The ACCC is of the view that with a small number of customers comprising the bulk of demand, the preference of market participants to sign long term contracts, little short term trading of gas, and limited storage facilities, separate marketing by the Gorgon partners in the WA natural gas market is still not commercially viable at this time.
Were the Gorgon partners to attempt to separately market, the ACCC considers they would face significant risks that may result in them deferring production, producing lower volumes of gas or increasing prices to reflect higher risk.
The ACCC is imposing a number of conditions relating to the ring fencing arrangements in place within the Gorgon joint venture.
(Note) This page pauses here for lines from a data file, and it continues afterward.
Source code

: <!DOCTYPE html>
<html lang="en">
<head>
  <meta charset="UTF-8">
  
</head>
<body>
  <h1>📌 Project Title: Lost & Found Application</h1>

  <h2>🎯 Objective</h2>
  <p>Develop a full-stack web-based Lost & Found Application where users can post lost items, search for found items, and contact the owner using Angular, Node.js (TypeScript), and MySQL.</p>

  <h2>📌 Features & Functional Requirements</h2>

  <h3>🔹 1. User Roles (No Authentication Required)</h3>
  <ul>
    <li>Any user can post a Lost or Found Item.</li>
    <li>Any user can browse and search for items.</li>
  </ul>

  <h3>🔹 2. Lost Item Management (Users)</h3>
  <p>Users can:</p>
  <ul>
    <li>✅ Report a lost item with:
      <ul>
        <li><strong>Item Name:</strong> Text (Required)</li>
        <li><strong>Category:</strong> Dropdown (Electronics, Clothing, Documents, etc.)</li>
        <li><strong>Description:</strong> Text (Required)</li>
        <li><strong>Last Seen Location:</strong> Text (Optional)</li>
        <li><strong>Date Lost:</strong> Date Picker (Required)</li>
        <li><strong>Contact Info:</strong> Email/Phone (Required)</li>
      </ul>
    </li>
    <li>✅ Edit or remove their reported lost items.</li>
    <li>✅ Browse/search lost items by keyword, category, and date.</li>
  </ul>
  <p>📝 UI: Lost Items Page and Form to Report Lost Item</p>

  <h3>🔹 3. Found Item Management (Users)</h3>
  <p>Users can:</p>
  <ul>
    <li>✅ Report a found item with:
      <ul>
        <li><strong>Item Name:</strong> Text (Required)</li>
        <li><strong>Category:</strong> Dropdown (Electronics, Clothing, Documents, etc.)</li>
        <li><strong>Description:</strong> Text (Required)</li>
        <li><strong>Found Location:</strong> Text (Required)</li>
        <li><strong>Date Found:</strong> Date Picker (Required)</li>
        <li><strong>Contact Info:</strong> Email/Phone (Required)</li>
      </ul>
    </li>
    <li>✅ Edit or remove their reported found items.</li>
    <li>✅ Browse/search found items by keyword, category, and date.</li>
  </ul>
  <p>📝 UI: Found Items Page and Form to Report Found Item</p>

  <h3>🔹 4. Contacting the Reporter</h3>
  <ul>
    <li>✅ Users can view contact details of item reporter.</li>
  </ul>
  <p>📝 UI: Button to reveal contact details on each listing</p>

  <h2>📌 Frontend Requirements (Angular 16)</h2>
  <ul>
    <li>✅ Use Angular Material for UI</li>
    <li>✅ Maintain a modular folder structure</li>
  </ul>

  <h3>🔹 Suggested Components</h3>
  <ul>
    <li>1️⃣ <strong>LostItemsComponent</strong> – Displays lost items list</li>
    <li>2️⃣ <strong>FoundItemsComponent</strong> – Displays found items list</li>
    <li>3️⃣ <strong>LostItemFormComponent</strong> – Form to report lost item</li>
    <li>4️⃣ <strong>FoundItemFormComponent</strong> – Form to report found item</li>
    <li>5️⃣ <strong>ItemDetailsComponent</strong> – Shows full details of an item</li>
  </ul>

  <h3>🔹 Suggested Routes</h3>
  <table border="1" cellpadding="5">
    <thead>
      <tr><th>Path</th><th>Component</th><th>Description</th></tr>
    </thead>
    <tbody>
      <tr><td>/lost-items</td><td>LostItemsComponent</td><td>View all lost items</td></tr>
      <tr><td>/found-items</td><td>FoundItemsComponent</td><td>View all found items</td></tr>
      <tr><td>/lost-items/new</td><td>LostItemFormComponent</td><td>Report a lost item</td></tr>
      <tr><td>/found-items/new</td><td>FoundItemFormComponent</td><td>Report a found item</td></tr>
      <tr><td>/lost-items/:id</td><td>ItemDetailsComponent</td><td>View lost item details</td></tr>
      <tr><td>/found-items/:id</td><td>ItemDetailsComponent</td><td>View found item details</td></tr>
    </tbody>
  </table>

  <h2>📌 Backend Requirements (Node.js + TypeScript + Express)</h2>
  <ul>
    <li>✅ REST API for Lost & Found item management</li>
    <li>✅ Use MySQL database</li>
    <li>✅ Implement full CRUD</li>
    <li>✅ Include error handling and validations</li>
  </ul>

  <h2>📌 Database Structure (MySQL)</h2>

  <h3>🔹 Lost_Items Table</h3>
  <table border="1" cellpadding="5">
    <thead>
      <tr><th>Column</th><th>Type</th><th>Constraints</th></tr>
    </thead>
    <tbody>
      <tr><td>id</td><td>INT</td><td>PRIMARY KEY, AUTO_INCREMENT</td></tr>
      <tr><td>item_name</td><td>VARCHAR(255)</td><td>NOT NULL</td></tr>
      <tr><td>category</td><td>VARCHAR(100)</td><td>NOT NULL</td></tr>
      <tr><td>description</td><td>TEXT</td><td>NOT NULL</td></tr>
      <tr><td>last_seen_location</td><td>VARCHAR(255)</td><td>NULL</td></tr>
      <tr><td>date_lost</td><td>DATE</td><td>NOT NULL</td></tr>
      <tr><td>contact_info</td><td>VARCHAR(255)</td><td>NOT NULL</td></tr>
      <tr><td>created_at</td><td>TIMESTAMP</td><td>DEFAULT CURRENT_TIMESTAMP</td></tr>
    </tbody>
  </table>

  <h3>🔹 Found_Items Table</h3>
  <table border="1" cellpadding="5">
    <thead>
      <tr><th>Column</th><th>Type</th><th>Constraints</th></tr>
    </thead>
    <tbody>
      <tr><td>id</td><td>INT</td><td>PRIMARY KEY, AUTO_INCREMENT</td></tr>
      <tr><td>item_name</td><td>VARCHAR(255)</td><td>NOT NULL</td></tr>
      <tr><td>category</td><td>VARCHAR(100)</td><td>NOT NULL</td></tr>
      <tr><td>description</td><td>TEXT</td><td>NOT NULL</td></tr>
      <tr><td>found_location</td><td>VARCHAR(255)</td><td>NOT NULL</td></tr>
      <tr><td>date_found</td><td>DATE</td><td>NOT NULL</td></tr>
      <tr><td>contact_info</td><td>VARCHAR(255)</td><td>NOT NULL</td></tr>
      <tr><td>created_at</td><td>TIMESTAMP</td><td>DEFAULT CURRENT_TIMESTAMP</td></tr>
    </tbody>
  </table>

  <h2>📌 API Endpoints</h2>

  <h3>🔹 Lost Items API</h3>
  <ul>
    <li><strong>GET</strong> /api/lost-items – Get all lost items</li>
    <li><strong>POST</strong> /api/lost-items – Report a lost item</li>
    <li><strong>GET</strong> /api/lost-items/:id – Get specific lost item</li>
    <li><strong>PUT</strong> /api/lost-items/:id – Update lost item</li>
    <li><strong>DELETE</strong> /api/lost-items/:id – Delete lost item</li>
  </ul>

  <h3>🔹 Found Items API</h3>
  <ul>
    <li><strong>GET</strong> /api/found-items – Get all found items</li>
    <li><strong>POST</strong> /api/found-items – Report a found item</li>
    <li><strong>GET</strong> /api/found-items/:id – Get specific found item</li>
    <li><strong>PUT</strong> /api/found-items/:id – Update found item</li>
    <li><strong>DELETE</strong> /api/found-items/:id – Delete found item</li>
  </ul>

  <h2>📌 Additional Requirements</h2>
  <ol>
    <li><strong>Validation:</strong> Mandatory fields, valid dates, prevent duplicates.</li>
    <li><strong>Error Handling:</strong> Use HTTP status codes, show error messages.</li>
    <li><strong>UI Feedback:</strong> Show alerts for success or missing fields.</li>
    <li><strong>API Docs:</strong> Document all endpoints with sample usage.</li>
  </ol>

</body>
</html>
These conditions are designed to prevent commercially sensitive information that will be obtained by the Gorgon joint venture being transferred to competing gas producing projects.
Authorisation is granted until 31 December 2015, which is a shorter period than that sought by the Gorgon partners. The ACCC considers that in the next six years the WA gas market may develop the necessary characteristics to support separate marketing. In particular, the entry of new gas projects in addition to Gorgon, the proposed development of additional storage and a Gas Bulletin Board could change the dynamics of the WA market.
Should the Gorgon partners consider that they still require authorisation for the joint marketing and sale of domestic natural gas after 2015, they retain the option of reapplying for authorisation. The ACCC would reconsider the dynamics of the WA market at that time.